▶ [ASSIGNED TASK] Wherever a line holds the word "also", copy that line from the data.

▶ [EXERCISE MATERIALS]
╔══
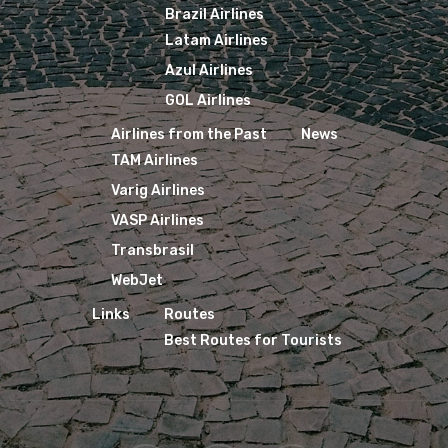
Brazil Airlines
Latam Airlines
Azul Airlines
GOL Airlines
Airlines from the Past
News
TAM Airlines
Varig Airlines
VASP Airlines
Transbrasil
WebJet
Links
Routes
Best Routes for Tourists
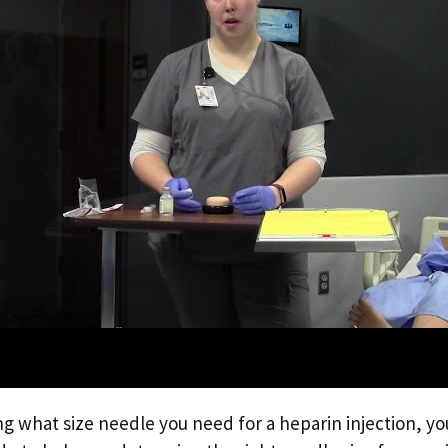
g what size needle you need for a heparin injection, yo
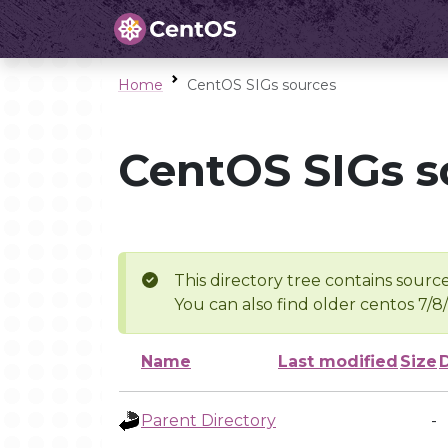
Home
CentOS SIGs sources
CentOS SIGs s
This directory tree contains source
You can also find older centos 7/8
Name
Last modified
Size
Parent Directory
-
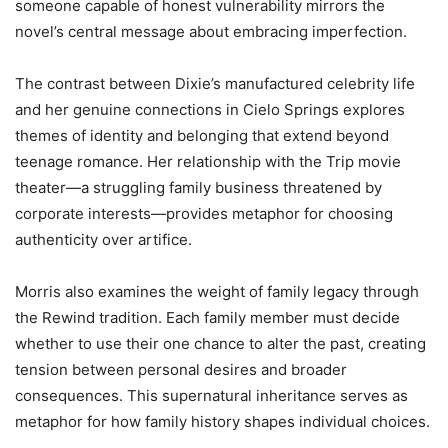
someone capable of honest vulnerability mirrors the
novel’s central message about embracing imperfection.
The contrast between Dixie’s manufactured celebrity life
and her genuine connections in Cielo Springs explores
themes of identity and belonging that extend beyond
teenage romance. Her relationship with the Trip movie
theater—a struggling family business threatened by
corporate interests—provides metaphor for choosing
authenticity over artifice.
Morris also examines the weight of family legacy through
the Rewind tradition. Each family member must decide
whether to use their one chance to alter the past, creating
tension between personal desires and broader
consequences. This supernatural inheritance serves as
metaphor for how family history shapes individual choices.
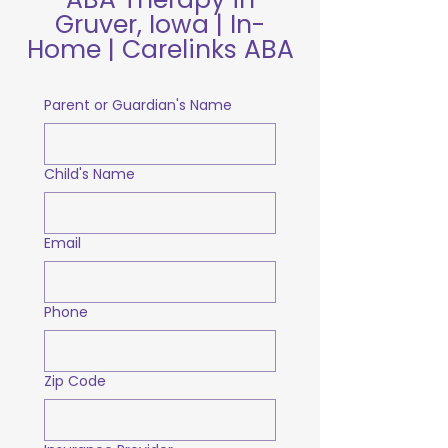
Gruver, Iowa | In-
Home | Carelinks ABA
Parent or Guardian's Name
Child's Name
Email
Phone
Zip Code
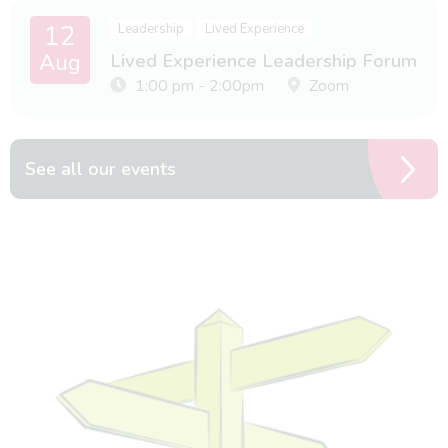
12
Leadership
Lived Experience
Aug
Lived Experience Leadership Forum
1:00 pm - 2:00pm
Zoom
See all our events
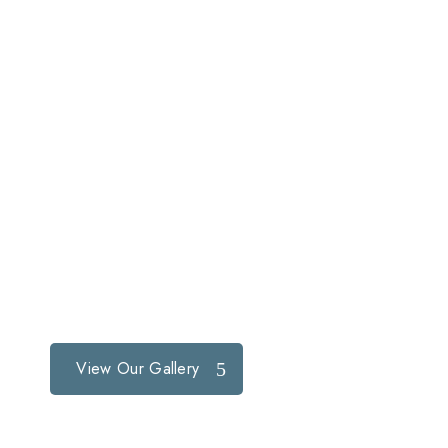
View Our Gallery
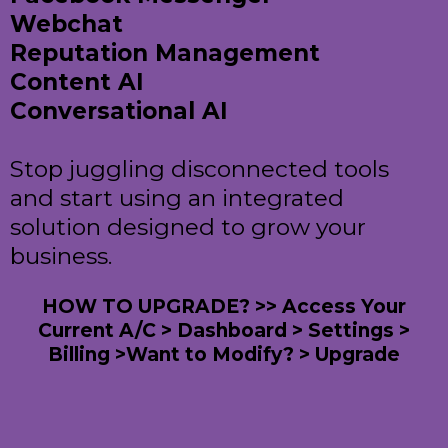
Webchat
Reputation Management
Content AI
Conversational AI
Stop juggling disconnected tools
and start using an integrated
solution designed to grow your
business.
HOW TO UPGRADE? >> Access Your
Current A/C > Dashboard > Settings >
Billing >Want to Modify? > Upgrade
╚══
▶ [REPLY]
You can also find older centos 7/8
Morris also examines the weight of family legacy through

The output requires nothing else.